4 tbtp soy sauce (maybe a little less depending on how much meat
2 tbsp worcestershire sauce
a tiny bit of white sugar
2-3 pinches of salt
1 pinch of pepper to taste (go easy on the pepper)

Merinade overnight or for at least 4 hours. Toss into the smoker and dry like any jerky.


What's your recipe?

----------


## Rick

This one is for your oven. 

 Beef Jerky

  2 lbs. of flank steak 
2/3 cup of soy sauce
2/3 cup Worcestershire sauce
1 teaspoon garlic powder
1 teaspoon onion powder
2 teaspoons of seasoning salt (recommend Lawry's) 

Slice flank steak diagonally with the grain of the meat into very thin slices (If slightly frozen it slices more easily).  Combine ingredients and marinate meat overnight or 12 hours.  Be sure all pieces are covered (coated) with marinade.  Drain excess marinade.  Place meat on paper towels to soak up marinade. Meat should be squeezed as dry as possible in paper towels.  Place individual pieces of meat on rack in oven at 140 to 160 degrees for seven to 12 hours, or until meat is dry throughout.  Leave oven door ajar (slightly open) during the drying process.  Meat can also be hung in the oven by placing a wooden toothpick in each piece and strung from the rack.  Store finished jerky in an airtight container.  It keeps for several months. (It really lasts about three days around me)

----------


## rebel

> (It really lasts about three days around me)

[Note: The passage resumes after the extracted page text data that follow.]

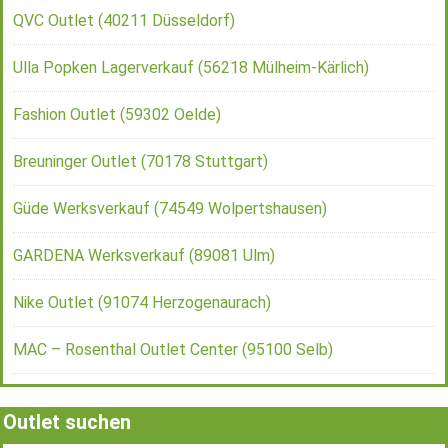
QVC Outlet (40211 Düsseldorf)
Ulla Popken Lagerverkauf (56218 Mülheim-Kärlich)
Fashion Outlet (59302 Oelde)
Breuninger Outlet (70178 Stuttgart)
Güde Werksverkauf (74549 Wolpertshausen)
GARDENA Werksverkauf (89081 Ulm)
Nike Outlet (91074 Herzogenaurach)
MAC – Rosenthal Outlet Center (95100 Selb)
Outlet suchen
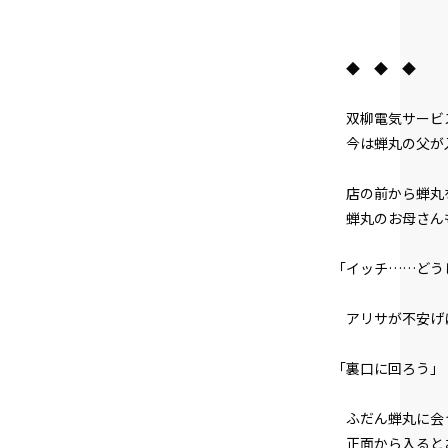
◆ ◆ ◆
双柳電気サービ
今は蝉丸の父が
店の前から蝉丸
蝉丸のお母さん
「イッチ……どう
アリサが不安げ
「裏口に回ろう」
ふだん蝉丸に会
正面から入ると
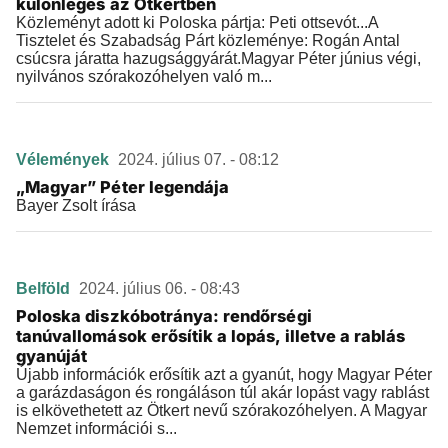
különleges az Ötkertben
Közleményt adott ki Poloska pártja: Peti ottsevót...A
Tisztelet és Szabadság Párt közleménye: Rogán Antal
csúcsra járatta hazugsággyárát.Magyar Péter június végi,
nyilvános szórakozóhelyen való m...
Vélemények
2024. július 07. - 08:12
„Magyar” Péter legendája
Bayer Zsolt írása
Belföld
2024. július 06. - 08:43
Poloska diszkóbotránya: rendőrségi
tanúvallomások erősítik a lopás, illetve a rablás
gyanúját
Újabb információk erősítik azt a gyanút, hogy Magyar Péter
a garázdaságon és rongáláson túl akár lopást vagy rablást
is elkövethetett az Ötkert nevű szórakozóhelyen. A Magyar
Nemzet információi s...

Me too.  I also need dental floss or run the risk of wearing out my tongue.

----------


## gordy

Cut one inch thick strips of meat 8-12 inches long, marinate in salt, apple cider vinegar, soy sauce, with blended celery and cilantro. Give it at least 5 hrs.

Pat dry the meat strips on paper towel. Skewer meat strips with paper clips and hang from a clothes rack, and point a air fan at it to air dry the meat.

----------


## cavscout

i did a similar style of ricks marinade with some deer once upon a time. by the time it came to throw it in the oven, something came up to where i wouldnt be able to watch it. so i opted for deep frying it, and i had some of the best fried deer chunks i have ever had. it was a mess but worth it in the end.

----------


## crashdive123

Nothing wrong with a mess of marinated deer chunks.

----------